沒想到才一眨眼五百年的時間,他們竟然比神更想得開了。
鳳凰究竟是用了什麼辦法,難道是把溫柔多情的心腸從他們身體裡面剝離,才使得這些寧死都不肯分離的男男女女,連彼此的臉都不願意記得,一旦解脫束縛,就各奔東西,比鳥兒飛得還快。
不過,這很符合鳳凰的個性。
如果說連神的心腸也有柔軟和堅硬之分的話,那麼鳳凰就是那種看起來很柔軟,結果卻是怎麼都不會被打動的鐵石心腸。
他理性至上,絕不允許任何違反法則的事情存在。
鳳凰很重視生命,他認為「存在」——是天地間最不可違抗的法則,而人類的貪婪自私、嫉妒仇恨、還包括那為了另一人可以放棄生命的「偉大」愛情,在鳳凰看來,都是不可饒恕的罪過,是蔑視生命,藐視造物者。

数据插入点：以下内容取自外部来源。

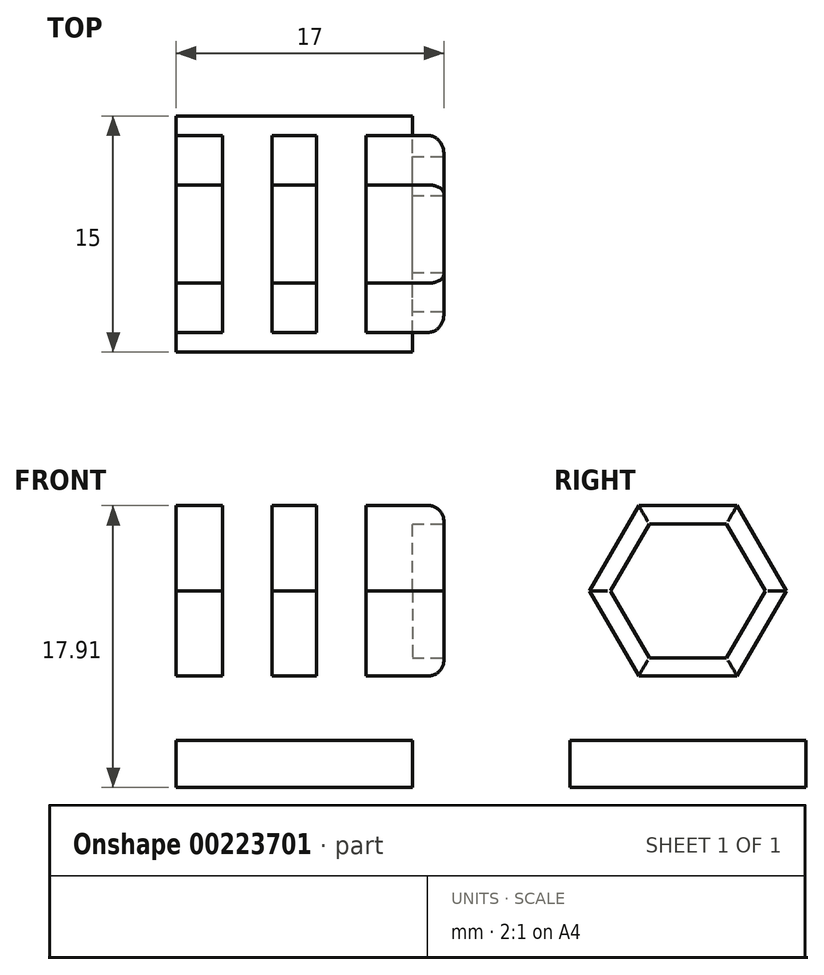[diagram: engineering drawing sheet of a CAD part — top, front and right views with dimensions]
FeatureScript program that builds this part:
annotation { "Feature Type Name" : "Feature", "Feature Type Description" : "" }
export const myFeature = defineFeature(function(context is Context, id is Id, definition is map)
    precondition{}
    {
        {
            var Q0;
            Q0=qCreatedBy(makeId("Right.planeOp"),FACE);
            var sketch = newSketch(context, id + "F0", { "sketchPlane" : qUnion([Q0])});
            skPoint(sketch, "E0", {"position": v(0, 12.5) * mm});
            skPoint(sketch, "E1", {"position": v(7.5, 0) * mm});
            skPoint(sketch, "E2.end.orphan", {"position": v(-7.5, 0) * mm});
            skLineSegment(sketch, "E3.top", {"start": v(-7.5, 0) * mm, "end": v(7.5, 0) * mm});
            skLineSegment(sketch, "E3.left", {"start": v(-7.5, 12.5) * mm, "end": v(-7.5, 0) * mm});
            skLineSegment(sketch, "E3.right", {"start": v(7.5, 12.5) * mm, "end": v(7.5, 0) * mm});
            skArc(sketch, "E4", {"start": v(7.5, 12.5) * mm, "mid": v(0, 20) * mm, "end": v(-7.5, 12.5) * mm});
            skCircle(sketch, "E5.cCircle", {"center": v(0, 12.5) * mm, "radius": 4.25 * mm, "construction": true});
            skLineSegment(sketch, "E5.0", {"start": v(-2.45, 16.75) * mm, "end": v(2.45, 16.75) * mm});
            skLineSegment(sketch, "E5.1", {"start": v(2.45, 16.75) * mm, "end": v(4.9, 12.5) * mm});
            skLineSegment(sketch, "E5.2", {"start": v(4.9, 12.5) * mm, "end": v(2.45, 8.25) * mm});
            skLineSegment(sketch, "E5.3", {"start": v(2.45, 8.25) * mm, "end": v(-2.45, 8.25) * mm});
            skLineSegment(sketch, "E5.4", {"start": v(-2.45, 8.25) * mm, "end": v(-4.9, 12.5) * mm});
            skLineSegment(sketch, "E5.5", {"start": v(-4.9, 12.5) * mm, "end": v(-2.45, 16.75) * mm});
            skPoint(sketch, "E5.0.midPoint", {"position": v(0, 16.75) * mm});
            skCircle(sketch, "E6.cCircle", {"center": v(0, 12.5) * mm, "radius": 5.41 * mm, "construction": true});
            skLineSegment(sketch, "E6.0", {"start": v(-3.12, 17.91) * mm, "end": v(3.12, 17.91) * mm});
            skLineSegment(sketch, "E6.1", {"start": v(3.12, 17.91) * mm, "end": v(6.25, 12.5) * mm});
            skLineSegment(sketch, "E6.2", {"start": v(6.25, 12.5) * mm, "end": v(3.12, 7.09) * mm});
            skLineSegment(sketch, "E6.3", {"start": v(3.13, 7.09) * mm, "end": v(-3.12, 7.09) * mm});
            skLineSegment(sketch, "E6.4", {"start": v(-3.12, 7.09) * mm, "end": v(-6.25, 12.5) * mm});
            skLineSegment(sketch, "E6.5", {"start": v(-6.25, 12.5) * mm, "end": v(-3.12, 17.91) * mm});
            skPoint(sketch, "E6.0.midPoint", {"position": v(0, 17.91) * mm});
            skLineSegment(sketch, "E7.top", {"start": v(-7.5, 3) * mm, "end": v(7.5, 3) * mm});
            skLineSegment(sketch, "E7.left", {"start": v(-7.5, 0) * mm, "end": v(-7.5, 3) * mm});
            skLineSegment(sketch, "E7.right", {"start": v(7.5, 0) * mm, "end": v(7.5, 3) * mm});
            skSolve(sketch);
        }
        {
            var Q0;
            Q0=makeQuery(id+"F0.imprint","IMPRINT",FACE,{"disambiguationData":[TD([[makeQuery(id+"F0.imprint","IMPRINT",EDGE,{"derivedFrom":sQuery(id+"F0.wireOp",EDGE,"E3.top")}),1.0]])]});
            extrude(context, id + "F1", {"entities" : qUnion([Q0]), "oppositeDirection" : true, "depth" : 15 * mm});
        }
        {
            var Q0;
            Q0=makeQuery(id+"F0.imprint","IMPRINT",FACE,{"disambiguationData":[TD([[makeQuery(id+"F0.imprint","IMPRINT",EDGE,{"derivedFrom":sQuery(id+"F0.wireOp",EDGE,"E3.left")}),1.0]])]});
            extrude(context, id + "F2", {"entities" : qUnion([Q0]), "operationType" : NewBodyOperationType.ADD, "oppositeDirection" : true, "depth" : 3 * mm});
        }
        {
            var Q0;
            Q0=makeQuery(id+"F0.imprint","IMPRINT",FACE,{"disambiguationData":[TD([[makeQuery(id+"F0.imprint","IMPRINT",EDGE,{"derivedFrom":sQuery(id+"F0.wireOp",EDGE,"E5.0")}),1.0]])]});
            extrude(context, id + "F3", {"entities" : qUnion([Q0]), "operationType" : NewBodyOperationType.ADD, "oppositeDirection" : true, "depth" : 3 * mm});
        }
        {
            var Q0;
            Q0=makeQuery(id+"F0.imprint","IMPRINT",FACE,{"disambiguationData":[TD([[makeQuery(id+"F0.imprint","IMPRINT",EDGE,{"derivedFrom":sQuery(id+"F0.wireOp",EDGE,"E5.0")}),1.0]])]});
            extrude(context, id + "F4", {"entities" : qUnion([Q0]), "operationType" : NewBodyOperationType.ADD, "depth" : 2 * mm});
        }
        {
            var Q0;
            Q0=makeQuery(id+"F0.imprint","IMPRINT",FACE,{"disambiguationData":[TD([[makeQuery(id+"F0.imprint","IMPRINT",EDGE,{"derivedFrom":sQuery(id+"F0.wireOp",EDGE,"E5.0")}),-1.0]])]});
            extrude(context, id + "F5", {"entities" : qUnion([Q0]), "operationType" : NewBodyOperationType.ADD, "oppositeDirection" : true, "depth" : 3 * mm});
        }
        {
            var Q0;
            {var subQ0=sQuery(id+"F0.wireOp",EDGE,"E5.5");var subQ1=sQuery(id+"F0.wireOp",EDGE,"E5.4");var subQ2=sQuery(id+"F0.wireOp",EDGE,"E5.3");var subQ3=sQuery(id+"F0.wireOp",EDGE,"E5.2");var subQ4=sQuery(id+"F0.wireOp",EDGE,"E5.1");var subQ5=sQuery(id+"F0.wireOp",EDGE,"E5.0");var subQ6=sQuery(id+"F0.wireOp",EDGE,"E6.5");var subQ7=sQuery(id+"F0.wireOp",EDGE,"E6.4");var subQ8=sQuery(id+"F0.wireOp",EDGE,"E6.3");var subQ9=sQuery(id+"F0.wireOp",EDGE,"E6.2");var subQ10=sQuery(id+"F0.wireOp",EDGE,"E6.1");var subQ11=sQuery(id+"F0.wireOp",EDGE,"E6.0");Q0=makeQuery(id+"F5.boolean.opBoolean","MERGE",FACE,{"derivedFrom":[makeQuery(id+"F3.boolean.opBoolean","MERGE",FACE,{"derivedFrom":[makeQuery(id+"F2.opExtrude","CAP_FACE",FACE,{"disambiguationData":[OSD([sQuery(id+"F0.wireOp",EDGE,"E3.left"),sQuery(id+"F0.wireOp",EDGE,"E3.right"),sQuery(id+"F0.wireOp",EDGE,"E4"),subQ11,subQ10,subQ9,subQ8,subQ7,subQ6,sQuery(id+"F0.wireOp",EDGE,"E7.top")])],"isStart":false}),makeQuery(id+"F3.opExtrude","CAP_FACE",FACE,{"disambiguationData":[OSD([subQ5,subQ4,subQ3,subQ2,subQ1,subQ0,subQ11,subQ10,subQ9,subQ8,subQ7,subQ6])],"isStart":false})]}),makeQuery(id+"F5.opExtrude","CAP_FACE",FACE,{"disambiguationData":[OSD([subQ5,subQ4,subQ3,subQ2,subQ1,subQ0])],"isStart":false})]});}
            extrude(context, id + "F6", {"entities" : qUnion([Q0]), "operationType" : NewBodyOperationType.ADD, "depth" : 12 * mm});
        }
        {
            var Q0;
            Q0=sQuery(id+"F0.wireOp",VERTEX,"E0");
            var Q1;
            Q1=makeQuery(id+"F1.opExtrude","SWEPT_BODY",BODY,{"disambiguationData":[OSD([sQuery(id+"F0.wireOp",EDGE,"E3.top"),sQuery(id+"F0.wireOp",EDGE,"E7.top"),sQuery(id+"F0.wireOp",EDGE,"E7.left"),sQuery(id+"F0.wireOp",EDGE,"E7.right")])]});
            hole(context, id + "F7", {"style" : HoleStyle.SIMPLE, "endStyle" : HoleEndStyle.BLIND, "holeDiameter" : 5 * mm, "holeDepth" : 15 * mm, "locations" : qUnion([Q0]), "scope" : qUnion([Q1])});
        }
        {
            var Q0;
            Q0=qCreatedBy(makeId("Top.planeOp"),FACE);
            cPlane(context, id + "F8", {"entities" : qUnion([Q0]), "cplaneType" : CPlaneType.OFFSET, "offset" : 20 * mm, "width" : 150 * mm, "height" : 150 * mm});
        }
        {
            var Q0;
            Q0=qCreatedBy(id+"F8.planeOp",FACE);
            var sketch = newSketch(context, id + "F9", { "sketchPlane" : qUnion([Q0])});
            skLineSegment(sketch, "E8.top", {"start": v(0, 7.5) * mm, "end": v(-15, 7.5) * mm});
            skLineSegment(sketch, "E8.left", {"start": v(0, 0) * mm, "end": v(0, 7.5) * mm});
            skLineSegment(sketch, "E8.right", {"start": v(-15, 0) * mm, "end": v(-15, 7.5) * mm});
            skLineSegment(sketch, "E9.top", {"start": v(-15, -7.5) * mm, "end": v(0, -7.5) * mm});
            skLineSegment(sketch, "E9.left", {"start": v(-15, 0) * mm, "end": v(-15, -7.5) * mm});
            skLineSegment(sketch, "E9.right", {"start": v(0, 0) * mm, "end": v(0, -7.5) * mm});
            skLineSegment(sketch, "E10", {"start": v(-7.5, -7.5) * mm, "end": v(-7.5, 7.5) * mm, "construction": true});
            skPoint(sketch, "E11", {"position": v(-6.1, -7.5) * mm});
            skLineSegment(sketch, "E12.bottom", {"start": v(-6.1, -7.5) * mm, "end": v(-8.9, -7.5) * mm});
            skLineSegment(sketch, "E12.top", {"start": v(-6.1, 7.5) * mm, "end": v(-8.9, 7.5) * mm});
            skLineSegment(sketch, "E12.left", {"start": v(-6.1, -7.5) * mm, "end": v(-6.1, 7.5) * mm});
            skLineSegment(sketch, "E12.right", {"start": v(-8.9, -7.5) * mm, "end": v(-8.9, 7.5) * mm});
            skLineSegment(sketch, "E13.bottom", {"start": v(-15, -7.5) * mm, "end": v(-12.05, -7.5) * mm});
            skLineSegment(sketch, "E13.top", {"start": v(-15, 7.5) * mm, "end": v(-12.05, 7.5) * mm});
            skLineSegment(sketch, "E13.left", {"start": v(-15, -7.5) * mm, "end": v(-15, 7.5) * mm});
            skLineSegment(sketch, "E13.right", {"start": v(-12.05, -7.5) * mm, "end": v(-12.05, 7.5) * mm});
            skLineSegment(sketch, "E14.bottom", {"start": v(0, -7.5) * mm, "end": v(-2.95, -7.5) * mm});
            skLineSegment(sketch, "E14.top", {"start": v(0, 7.5) * mm, "end": v(-2.95, 7.5) * mm});
            skLineSegment(sketch, "E14.left", {"start": v(0, -7.5) * mm, "end": v(0, 7.5) * mm});
            skLineSegment(sketch, "E14.right", {"start": v(-2.95, -7.5) * mm, "end": v(-2.95, 7.5) * mm});
            skSolve(sketch);
        }
        {
            var Q0;
            {var subQ2=sQuery(id+"F9.wireOp",EDGE,"E12.right");Q0=makeQuery(id+"F9.imprint","IMPRINT",FACE,{"disambiguationData":[TD([[makeQuery(id+"F9.imprint","IMPRINT",EDGE,{"derivedFrom":subQ2}),1.0]])]});}
            var Q1;
            {var subQ2=sQuery(id+"F9.wireOp",EDGE,"E12.left");Q1=makeQuery(id+"F9.imprint","IMPRINT",FACE,{"disambiguationData":[TD([[makeQuery(id+"F9.imprint","IMPRINT",EDGE,{"derivedFrom":subQ2}),-1.0]])]});}
            extrude(context, id + "F10", {"entities" : qUnion([Q0, Q1]), "operationType" : NewBodyOperationType.REMOVE, "oppositeDirection" : true, "depth" : 17 * mm});
        }
        {
            var Q0;
            Q0=makeQuery(id+"F4.opExtrude","CAP_EDGE",EDGE,{"disambiguationData":[OSD([sQuery(id+"F0.wireOp",EDGE,"E6.4")])],"isStart":false});
            var Q1;
            Q1=makeQuery(id+"F4.opExtrude","CAP_EDGE",EDGE,{"disambiguationData":[OSD([sQuery(id+"F0.wireOp",EDGE,"E6.3")])],"isStart":false});
            var Q2;
            Q2=makeQuery(id+"F4.opExtrude","CAP_EDGE",EDGE,{"disambiguationData":[OSD([sQuery(id+"F0.wireOp",EDGE,"E6.5")])],"isStart":false});
            var Q3;
            Q3=makeQuery(id+"F4.opExtrude","CAP_EDGE",EDGE,{"disambiguationData":[OSD([sQuery(id+"F0.wireOp",EDGE,"E6.0")])],"isStart":false});
            var Q4;
            Q4=makeQuery(id+"F4.opExtrude","CAP_EDGE",EDGE,{"disambiguationData":[OSD([sQuery(id+"F0.wireOp",EDGE,"E6.1")])],"isStart":false});
            var Q5;
            Q5=makeQuery(id+"F4.opExtrude","CAP_EDGE",EDGE,{"disambiguationData":[OSD([sQuery(id+"F0.wireOp",EDGE,"E6.2")])],"isStart":false});
            fillet(context, id + "F11", {"entities" : qUnion([Q0, Q1, Q2, Q3, Q4, Q5]), "radius" : 1 * mm, "tangentPropagation" : true, "allowEdgeOverflow" : false});
        }
    });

人類以為自己自母胎而出,所感激的不過是懷胎十月的母親,然而人的血肉和靈魂、甚至每個人所擁有的個性與天賦,都是眾神賦予,不允許隨隨便便就放棄。
所以他才會建造出這麼一個法政嚴謹、經緯分明、冷酷無情的九州世界。
第九章
「唉……」朱鸞長長嘆息一聲。如果是我,一定沒辦法狠下心來吧。